Limitations and Exclusions to Extended Health Benefits
No benefit is payable for:
1) expenses as a result of any injury or sickness caused by declared or undeclared war or any act thereof;
2) expenses of any kind which would not normally be charged to you if the policy were not in effect;
3) expenses incurred from any injury or sickness sustained as a result of employment when you are covered or eligible to receive benefits under the applicable Workplace Safety and Insurance Board's legislation or similar law;
4) expenses as a result of suicide or any attempt thereat or intentionally self-inflicted injury, while sane or insane;
5) cosmetic medical or surgical care, other than due to an accidental bodily injury sustained while you are insured under this benefit;
6) medical treatment which is experimental or investigational in nature;
7) periodic health examinations, broken appointments, physician's costs for traveling or providing telephone advice, third party examinations, completion of forms or medical reports, travel for health purposes;
8) services, treatment or supplies not included in this benefit;
9) expenses incurred from any injury or sickness as the result of active full-time service in the armed forces of any country;
10) expenses incurred by you if you are not covered under any Federal or Provincial Hospital or Medical Plan or its equivalent;
11) expenses which are not medically required;
12) services or supplies associated with exercise, weight loss, physical fitness or sports, environmental or atmospheric control in the home or workplace;
13) expenses which are prohibited by law from being covered by a private insurance plan; or
14) services, treatments or supplies which the Insured Person received without charge.

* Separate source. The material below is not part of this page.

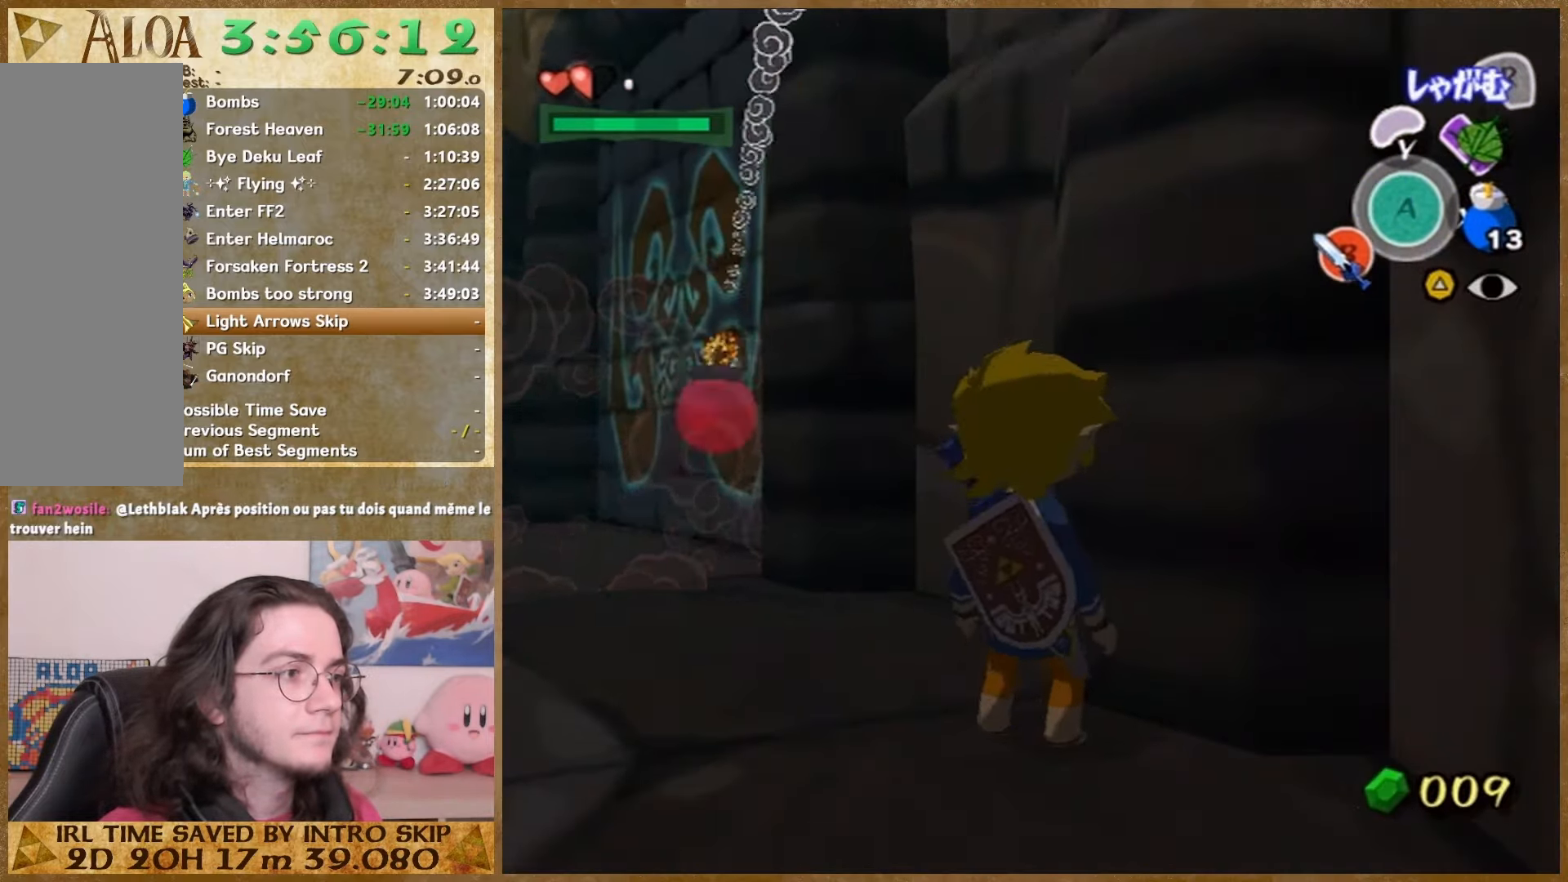
{"buttons": [], "left_stick": "center", "right_stick": "center", "button_events": [[333, "B", "down"], [433, "B", "up"]]}
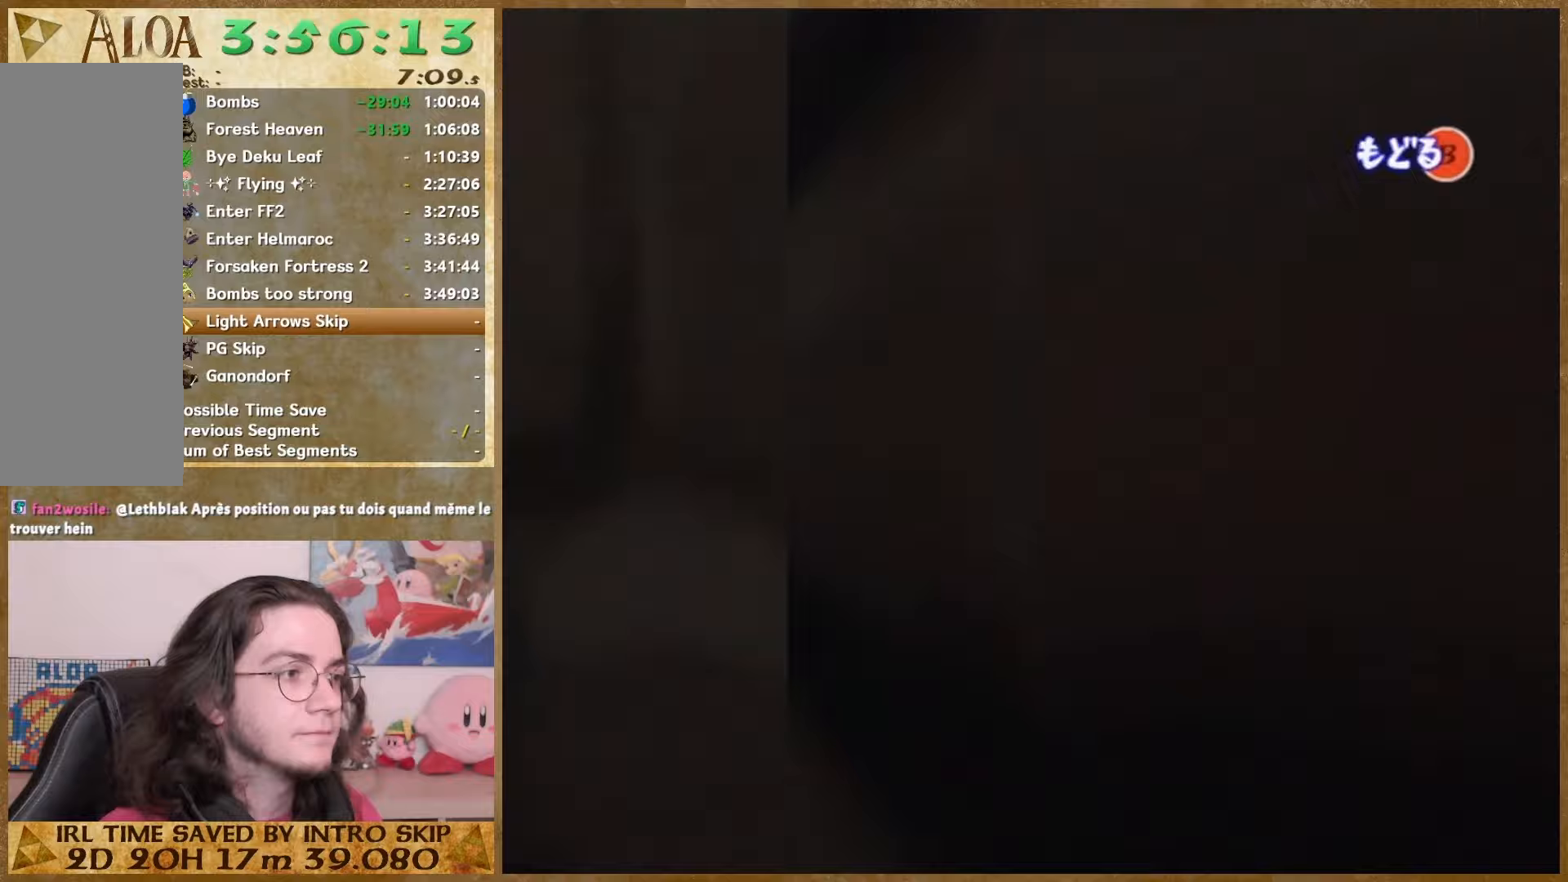
{"buttons": [], "left_stick": "center", "right_stick": "center", "button_events": [[367, "START", "down"], [367, "X", "down"], [433, "START", "up"], [433, "X", "up"]]}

Limitations and Exclusions to Dental Benefits
No benefit is payable for:
1) services or supplies required as a result of declared or undeclared war or any act thereof;
2) services or supplies required as a result of suicide or any attempt thereat or intentionally self-inflicted Injury, while sane or insane;
3) professional fees for an anesthetist;
4) protective appliances for athletic purposes;
5) implants and any dental service associated with implants;
6) replacement of fixed bridge pontics, retainers, abutments, crowns, or removable complete or partial dentures unless:
(a) made necessary by the extraction of a natural tooth while insured hereunder,
(b) the crown is at least five years old,
(c) the existing appliance is at least five years old and cannot be made serviceable, or
(d) the existing appliance is temporary and is replaced with a permanent bridge pontic or denture within 12 months of the date on which the temporary appliance was installed;
7) services not included in the list of defined eligible services;
8) cosmetic surgery or treatment when classified as such by Great-West Life;
9) expenses recoverable from other benefit sections of this policy;
10) expenses which are provided for by any Federal, Provincial, or Municipal government plan, or which would have been provided for if the Insured Person had applied for coverage under such plan;
11) expenses of any kind which would not normally be charged to the Insured Person if the insurance provide by this policy were not in effect;
12) completion of claim forms, advice by phone, or charges for missed or cancelled appointments;
13) replacement of lost, misplaced or stolen appliances or dentures;
14) initial crowns, bridges, retainers, abutments or complete or partial dentures required to replace a tooth or teeth missing prior to coverage becoming effective;
15) nutritional counseling, oral hygiene and dental plaque control programs; or
16) any dental treatment which is not yet approved by the Canadian Dental Association or which is clearly experimental in nature.